TEXT EXCERPT:
──────────────────────────────

In addition to marine life, you’ll witness the majesty of the Na Pali Coast with cliffs as high as 4,000 feet in some places and learn historical and cultural information about life in ancient and modern Hawaii. (Did you know the land once terraced for taro was used for growing coffee in recent times? That in the 1890s, Ko’olau the Leper and his wife Pi’ilani successfully evaded the provisional goverment’s army in defiance of its decree to be exiled to the Leper Colony on Moloka’i? That the movie “Six Days, Seven Nights” was filmed on the beach of Honopu which is bisected by a lava rock arch?)
There is only one fringing reef along the entire Na Pali Coast. It extends 600 feet offshore and is home to many varieties of seaweed, limpets, sea urchins and 50 species of fish. The valley is called Nualolo Kai, and it contains the greatest number of archaeological remains of all the Na Pali Coast and has been protected over the years due to its extreme isolation. It is surrounded on three sides by cliffs and ocean on the fourth. It’s a highly respected and studied setting. (Carbon dating dates civilization here as early as 600 A.D.) Na Pali Explorer is one of the few commercial boating companies awarded a special permit to land (on snorkel tours only) at Nualolo Kai for snorkeling and visiting the remains of this ancient fishing village.
(Please note: Sometimes during winter, due to ocean conditions, your captain may elect to snorkel at a different location. Also, because of its smaller size, only Explorer I lands during the summer months, except during times of unusual summer swells, and rarely during other times of the year, again due to ocean conditions.)

──────────────────────────────

STUDY MATERIAL:
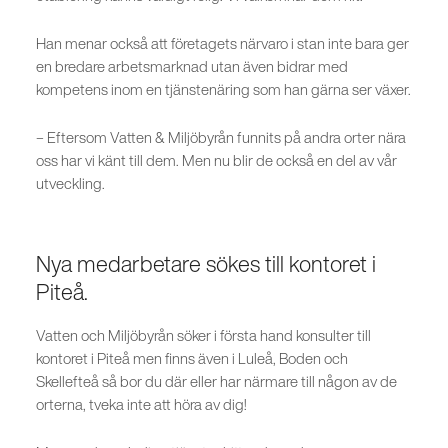
Han menar också att företagets närvaro i stan inte bara ger
en bredare arbetsmarknad utan även bidrar med
kompetens inom en tjänstenäring som han gärna ser växer.
– Eftersom Vatten & Miljöbyrån funnits på andra orter nära
oss har vi känt till dem. Men nu blir de också en del av vår
utveckling.
Nya medarbetare sökes till kontoret i
Piteå.
Vatten och Miljöbyrån söker i första hand konsulter till
kontoret i Piteå men finns även i Luleå, Boden och
Skellefteå så bor du där eller har närmare till någon av de
orterna, tveka inte att höra av dig!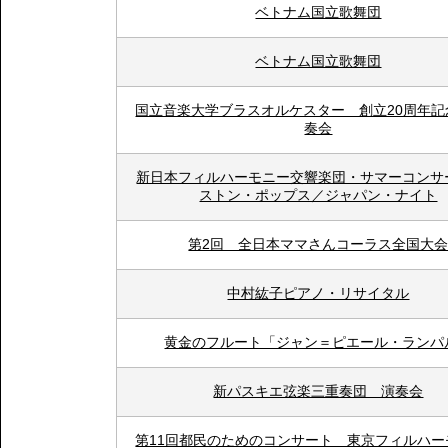
ベトナム国立歌舞団
ベトナム国立歌舞団
国立音楽大学ブラスオルケスター 創立20周年記
奏会
新日本フィルハーモニー交響楽団・サマーコンサ
ストン・ポップス／ジャパン・ナイト
第2回 全日本ママさんコーラス全国大
中村紘子ピアノ・リサイタル
黄金のフルート「ジャン＝ピエール・ランパ
新パスキエ弦楽三重奏団 演奏会
第11回都民のためのコンサート 東京フィルハー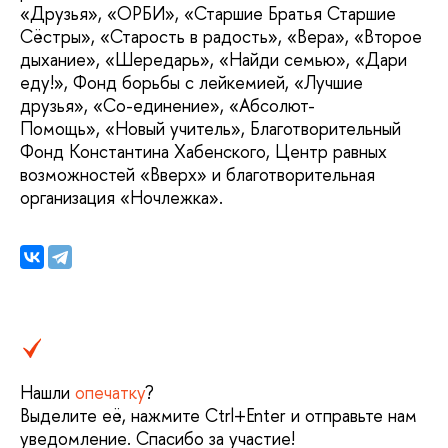
«Друзья», «ОРБИ», «Старшие Братья Старшие
Сёстры», «Старость в радость», «Вера», «Второе
дыхание», «Шередарь», «Найди семью», «Дари
еду!», Фонд борьбы с лейкемией, «Лучшие
друзья», «Со-единение», «Абсолют-
Помощь», «Новый учитель», Благотворительный
Фонд Константина Хабенского, Центр равных
возможностей «Вверх» и благотворительная
организация «Ночлежка».
Нашли
опечатку
?
Выделите её, нажмите Ctrl+Enter и отправьте нам
уведомление. Спасибо за участие!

──────────────────────────────

According to the Na Pali Coast text, why does only Explorer I land during the summer months? Answer in one to three sentences. The lines have no connection to the Na Pali Coast text.

Only Explorer I lands during the summer months because of its smaller size.